**GIVEN REQUEST A**
Update the diary entry by rewriting the passage between "I walked on" and "at the time.", inclusive, with "garbage" changed to "recycling".

**TEXT EXCERPT**

┌──

I kept hearing on the news yesterday about the eight people who were killed on the bus trip through Egypt.  Rebecca Jarvis was still on the CBS Early Show, and when talking about Paul McCartney and his Kennedy Center Honor, she said she couldn’t say what her favorite Beatles song was, because her mother would get upset.  Russ Mitchell said that his was “Let It Be.”  Betty Nguyen was still around.  When she said she was born in Vietnam, I was not surprised.

I walked on to the library.  One of the women in the neighborhood who was taking out her garbage said hello to me.  The librarian named Leila talked too loudly in giving directions to someone to a shopping mall.  I used the Internet to place an order for the DVD of “Lies My Father Told Me.”  It was a movie that I’ve seen only once, perhaps 25 years ago.  It made a strong impression upon me at the time.

└──

**GIVEN REQUEST B**
Transcribe the text recognition rows from their first line through the line holding "ವಿಷಯಗಳೆಂದರೆ", inclusive.

Stored items:
┌──

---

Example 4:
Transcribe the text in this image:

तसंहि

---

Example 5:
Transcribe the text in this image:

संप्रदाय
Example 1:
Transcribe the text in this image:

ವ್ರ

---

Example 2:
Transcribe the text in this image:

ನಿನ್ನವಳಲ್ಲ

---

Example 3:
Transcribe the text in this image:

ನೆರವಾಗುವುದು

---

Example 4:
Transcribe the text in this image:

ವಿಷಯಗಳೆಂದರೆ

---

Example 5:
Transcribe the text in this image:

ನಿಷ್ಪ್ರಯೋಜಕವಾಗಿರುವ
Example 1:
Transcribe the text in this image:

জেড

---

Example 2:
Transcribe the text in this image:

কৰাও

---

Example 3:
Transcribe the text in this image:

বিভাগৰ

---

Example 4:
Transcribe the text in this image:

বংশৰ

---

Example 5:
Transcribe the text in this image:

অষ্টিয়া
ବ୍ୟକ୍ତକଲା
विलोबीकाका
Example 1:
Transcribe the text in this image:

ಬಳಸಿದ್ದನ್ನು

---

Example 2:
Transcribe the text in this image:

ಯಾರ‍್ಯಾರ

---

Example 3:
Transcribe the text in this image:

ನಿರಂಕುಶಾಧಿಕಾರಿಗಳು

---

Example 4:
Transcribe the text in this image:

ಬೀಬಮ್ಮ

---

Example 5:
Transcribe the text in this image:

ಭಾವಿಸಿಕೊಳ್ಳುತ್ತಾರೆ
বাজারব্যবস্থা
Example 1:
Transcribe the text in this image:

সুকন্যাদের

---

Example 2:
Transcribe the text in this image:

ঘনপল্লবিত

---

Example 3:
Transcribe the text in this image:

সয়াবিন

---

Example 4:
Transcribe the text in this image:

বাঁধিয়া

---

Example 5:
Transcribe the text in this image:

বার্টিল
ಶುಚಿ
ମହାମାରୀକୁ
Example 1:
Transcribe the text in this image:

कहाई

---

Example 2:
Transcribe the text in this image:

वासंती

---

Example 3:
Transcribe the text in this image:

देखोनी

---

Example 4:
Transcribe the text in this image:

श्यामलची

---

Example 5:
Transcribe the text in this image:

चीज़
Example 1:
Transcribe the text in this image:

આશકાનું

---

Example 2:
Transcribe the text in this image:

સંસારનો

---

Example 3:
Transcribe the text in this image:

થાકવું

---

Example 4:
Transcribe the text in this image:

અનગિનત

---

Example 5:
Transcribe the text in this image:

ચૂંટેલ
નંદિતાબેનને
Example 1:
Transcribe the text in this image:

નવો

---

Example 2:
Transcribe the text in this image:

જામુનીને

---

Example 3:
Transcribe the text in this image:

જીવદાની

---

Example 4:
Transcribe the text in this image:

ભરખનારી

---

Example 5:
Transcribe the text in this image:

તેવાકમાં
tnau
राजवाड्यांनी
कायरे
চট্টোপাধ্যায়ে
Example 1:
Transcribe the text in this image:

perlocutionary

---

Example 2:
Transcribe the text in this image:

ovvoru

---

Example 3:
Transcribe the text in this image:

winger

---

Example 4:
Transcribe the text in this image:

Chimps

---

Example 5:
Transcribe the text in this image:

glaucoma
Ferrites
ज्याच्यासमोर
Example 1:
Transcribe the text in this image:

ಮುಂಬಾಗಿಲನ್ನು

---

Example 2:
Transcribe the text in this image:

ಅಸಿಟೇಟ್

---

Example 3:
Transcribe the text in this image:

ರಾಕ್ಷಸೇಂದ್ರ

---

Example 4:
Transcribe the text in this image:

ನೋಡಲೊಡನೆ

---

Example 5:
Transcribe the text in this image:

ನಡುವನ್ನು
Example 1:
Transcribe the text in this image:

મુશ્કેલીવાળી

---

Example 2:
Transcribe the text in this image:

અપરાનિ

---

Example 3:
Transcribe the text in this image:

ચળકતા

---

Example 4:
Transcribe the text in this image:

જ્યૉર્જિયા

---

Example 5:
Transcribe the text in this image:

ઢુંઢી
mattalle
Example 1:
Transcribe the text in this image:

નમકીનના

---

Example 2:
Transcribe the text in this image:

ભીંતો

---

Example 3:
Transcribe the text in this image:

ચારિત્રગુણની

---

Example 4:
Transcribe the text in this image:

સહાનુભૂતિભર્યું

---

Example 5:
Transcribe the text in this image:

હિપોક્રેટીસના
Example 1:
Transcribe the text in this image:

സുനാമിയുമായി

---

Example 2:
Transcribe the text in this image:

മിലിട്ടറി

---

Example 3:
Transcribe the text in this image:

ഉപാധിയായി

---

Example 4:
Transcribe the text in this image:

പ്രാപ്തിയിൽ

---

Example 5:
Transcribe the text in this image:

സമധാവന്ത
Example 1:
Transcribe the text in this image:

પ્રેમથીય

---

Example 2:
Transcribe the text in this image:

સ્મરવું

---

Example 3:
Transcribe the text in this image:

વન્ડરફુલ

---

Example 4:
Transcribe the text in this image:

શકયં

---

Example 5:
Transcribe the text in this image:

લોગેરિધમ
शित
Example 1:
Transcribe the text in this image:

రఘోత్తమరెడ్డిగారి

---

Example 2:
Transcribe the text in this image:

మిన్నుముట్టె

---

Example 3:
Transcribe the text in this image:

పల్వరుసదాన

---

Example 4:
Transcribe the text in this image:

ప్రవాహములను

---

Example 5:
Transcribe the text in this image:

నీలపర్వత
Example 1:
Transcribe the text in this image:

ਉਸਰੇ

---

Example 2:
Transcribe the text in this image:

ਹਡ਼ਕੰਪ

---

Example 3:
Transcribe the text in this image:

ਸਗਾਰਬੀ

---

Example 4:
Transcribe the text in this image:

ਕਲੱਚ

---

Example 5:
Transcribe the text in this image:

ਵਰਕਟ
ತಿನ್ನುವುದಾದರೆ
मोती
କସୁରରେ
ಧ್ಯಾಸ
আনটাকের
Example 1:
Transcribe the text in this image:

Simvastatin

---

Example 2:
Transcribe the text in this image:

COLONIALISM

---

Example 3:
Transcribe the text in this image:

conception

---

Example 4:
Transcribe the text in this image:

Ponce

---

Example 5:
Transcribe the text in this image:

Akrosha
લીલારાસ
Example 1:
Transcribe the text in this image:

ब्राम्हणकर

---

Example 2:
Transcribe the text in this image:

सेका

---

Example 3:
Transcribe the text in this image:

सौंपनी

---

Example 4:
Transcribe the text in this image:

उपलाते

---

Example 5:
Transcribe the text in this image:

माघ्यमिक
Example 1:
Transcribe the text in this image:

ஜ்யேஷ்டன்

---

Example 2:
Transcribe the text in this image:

└──

**EXERCISE RESPONSE A**
I walked on to the library.  One of the women in the neighborhood who was taking out her recycling said hello to me.  The librarian named Leila talked too loudly in giving directions to someone to a shopping mall.  I used the Internet to place an order for the DVD of “Lies My Father Told Me.”  It was a movie that I’ve seen only once, perhaps 25 years ago.  It made a strong impression upon me at the time.

**EXERCISE RESPONSE B**
---

Example 4:
Transcribe the text in this image:

तसंहि

---

Example 5:
Transcribe the text in this image:

संप्रदाय
Example 1:
Transcribe the text in this image:

ವ್ರ

---

Example 2:
Transcribe the text in this image:

ನಿನ್ನವಳಲ್ಲ

---

Example 3:
Transcribe the text in this image:

ನೆರವಾಗುವುದು

---

Example 4:
Transcribe the text in this image:

ವಿಷಯಗಳೆಂದರೆ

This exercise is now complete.